David A. Williston (1868–1962) was the first professionally trained African American landscape architect in the United States. He designed many campuses for historically black colleges and universities, including Tuskegee University. He also taught horticulture and landscape architecture.

==Early life and education==
Williston was born in 1868 in Fayetteville, North Carolina, and was the second of thirteen children. He graduated Howard University Normal School in 1895, then enrolled at Cornell University to study agriculture under Liberty Hyde Bailey. At Cornell, he wrote his senior thesis on atmospheric drainage.
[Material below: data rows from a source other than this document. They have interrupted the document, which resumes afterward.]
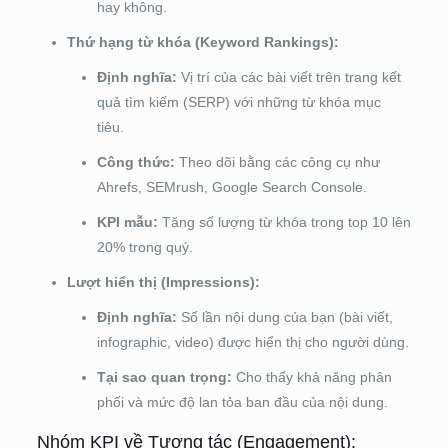
hay không.
Thứ hạng từ khóa (Keyword Rankings):
Định nghĩa:
Vị trí của các bài viết trên trang kết
quả tìm kiếm (SERP) với những từ khóa mục
tiêu.
Công thức:
Theo dõi bằng các công cụ như
Ahrefs, SEMrush, Google Search Console.
KPI mẫu:
Tăng số lượng từ khóa trong top 10 lên
20% trong quý.
Lượt hiển thị (Impressions):
Định nghĩa:
Số lần nội dung của bạn (bài viết,
infographic, video) được hiển thị cho người dùng.
Tại sao quan trọng:
Cho thấy khả năng phân
phối và mức độ lan tỏa ban đầu của nội dung.
Nhóm KPI về Tương tác (Engagement):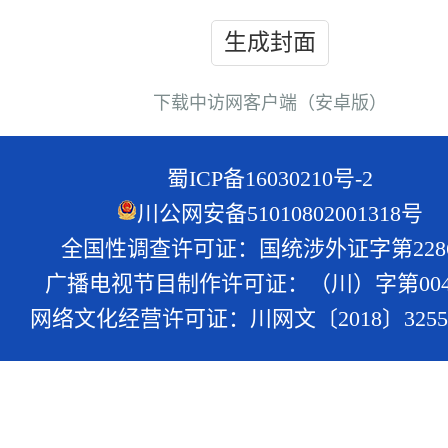
生成封面
下载中访网客户端（安卓版）
蜀ICP备16030210号-2
川公网安备51010802001318号
全国性调查许可证：国统涉外证字第228
广播电视节目制作许可证：（川）字第004
网络文化经营许可证：川网文〔2018〕3255-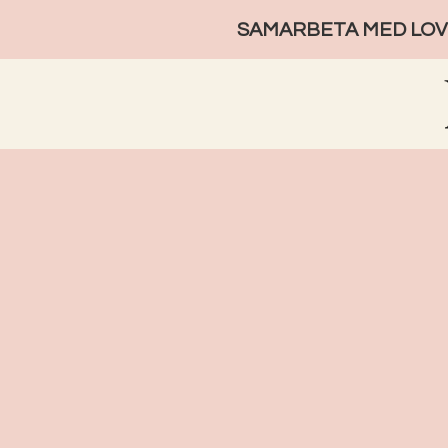
SAMARBETA MED LOVE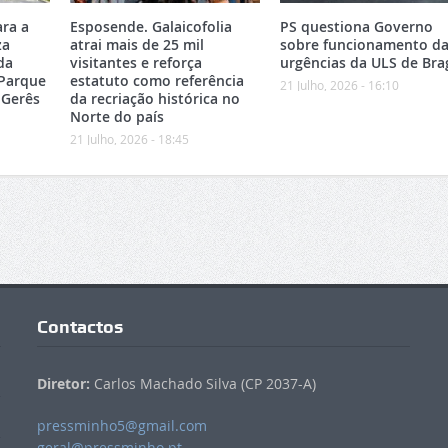
ara a
Esposende. Galaicofolia
PS questiona Governo
za
atrai mais de 25 mil
sobre funcionamento da
da
visitantes e reforça
urgências da ULS de Bra
 Parque
estatuto como referência
21 Julho, 2026 - 16:10
-Gerês
da recriação histórica no
Norte do país
21 Julho, 2026 - 18:45
Contactos
Diretor:
Carlos Machado Silva (CP 2037-A)
pressminho5@gmail.com
geral@pressminho.pt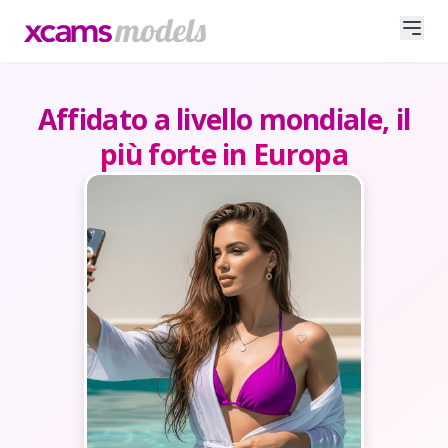
Affidato a livello mondiale, il
più forte in Europa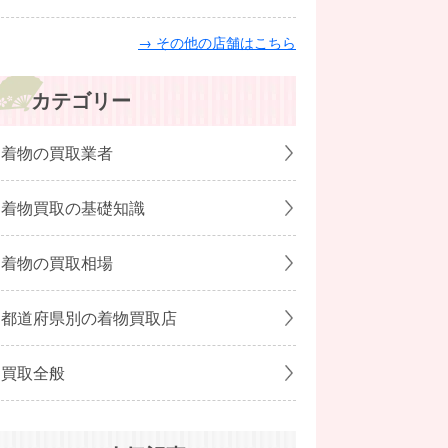
→ その他の店舗はこちら
カテゴリー
着物の買取業者
着物買取の基礎知識
着物の買取相場
都道府県別の着物買取店
買取全般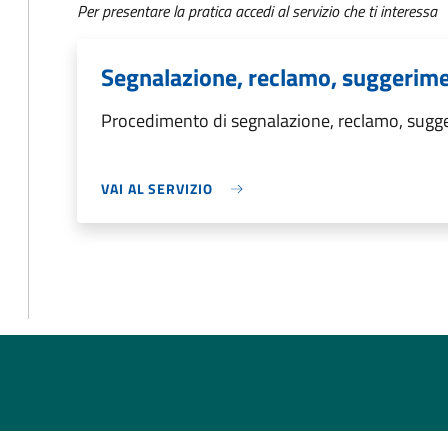
Per presentare la pratica accedi al servizio che ti interessa
Segnalazione, reclamo, suggerim
Procedimento di segnalazione, reclamo, sug
VAI AL SERVIZIO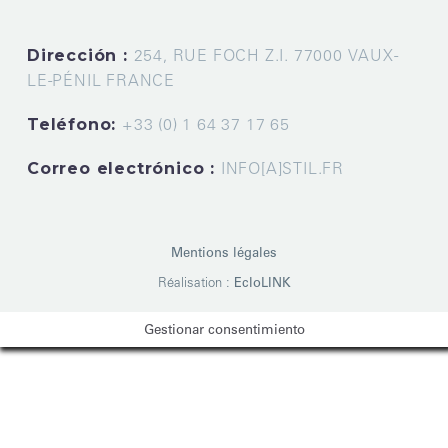
Dirección :
254, RUE FOCH Z.I. 77000 VAUX-
LE-PÉNIL FRANCE
Teléfono:
+33 (0) 1 64 37 17 65
Correo electrónico :
INFO[A]STIL.FR
Mentions légales
Réalisation :
EcloLINK
Gestionar consentimiento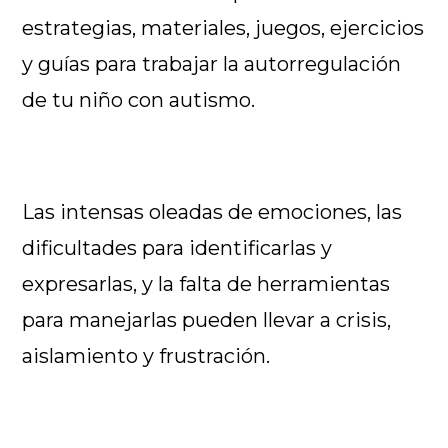
estrategias, materiales, juegos, ejercicios
y guías para trabajar la autorregulación
de tu niño con autismo.
Las intensas oleadas de emociones, las
dificultades para identificarlas y
expresarlas, y la falta de herramientas
para manejarlas pueden llevar a crisis,
aislamiento y frustración.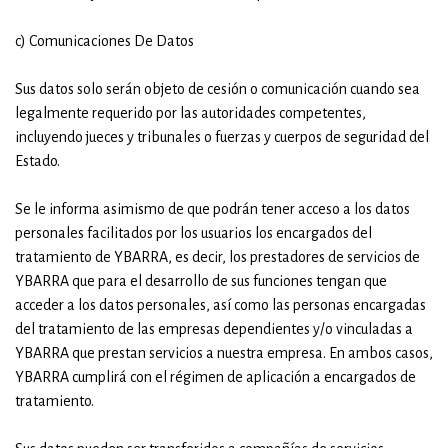
c) Comunicaciones De Datos
Sus datos solo serán objeto de cesión o comunicación cuando sea
legalmente requerido por las autoridades competentes,
incluyendo jueces y tribunales o fuerzas y cuerpos de seguridad del
Estado.
Se le informa asimismo de que podrán tener acceso a los datos
personales facilitados por los usuarios los encargados del
tratamiento de YBARRA, es decir, los prestadores de servicios de
YBARRA que para el desarrollo de sus funciones tengan que
acceder a los datos personales, así como las personas encargadas
del tratamiento de las empresas dependientes y/o vinculadas a
YBARRA que prestan servicios a nuestra empresa. En ambos casos,
YBARRA cumplirá con el régimen de aplicación a encargados de
tratamiento.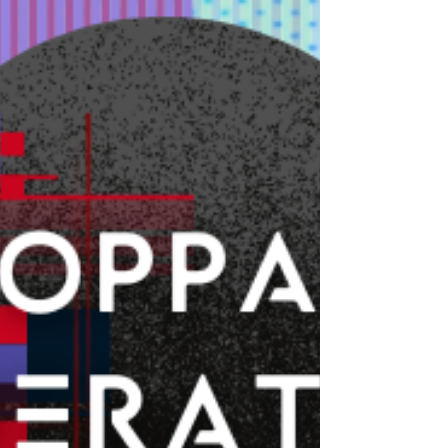
VERGE MUSIC FESTIVAL Day1 オープニング映
像制作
Williston was the first African American to graduate Cornell University with a degree in agriculture (B.S. 1898), and one of the first African Americans to graduate from Cornell in any discipline. He later completed courses on municipal engineering at the International Correspondence School in Pennsylvania.

==Career==
Williston taught at several historically black colleges, starting at the State College of North Carolina at Greensboro in 1898.

In 1902, he joined the faculty of Tuskegee Institute as a professor of horticulture, where he taught intermittently for 27 years. At Tuskegee he also served as superintendent of buildings and grounds between 1910 and 1929, where he designed the campus master plan and several Tuskegee facilities. He was the landscape architect for the 99th Pursuit Squadron Training School, where the Tuskegee Airmen were based.

He was a lifelong friend of George Washington Carver, who also taught at Tuskegee. Booker T. Washington's home The Oaks was constructed by students as part of the Tuskegee curriculum, and Williston guided students in the landscape design of the home.

==Later career==
In 1930, Williston moved to Washington D.C. where he opened a landscape architecture firm, believed to be the first African-American-owned landscape architecture firm in the United States. Williston continued to teach and practice landscape architecture, and planned the campuses of dozens of historically black colleges. His clients included Fisk University, Tennessee Agricultural and Industrial, Clark University, Alcorn State University, Lane College, Philander Smith College, and Howard University, where he worked with Albert Cassell. He also completed landscape design for the Langston Terrace Dwellings between 1935 and 1938.

Williston continued his relationship with Tuskegee; he consulted with the Institute between 1929 and 1948, and introduced a new landscape plan for the campus in 1948.

Williston continued working into his 90s, and died in 1962 at the age of 94.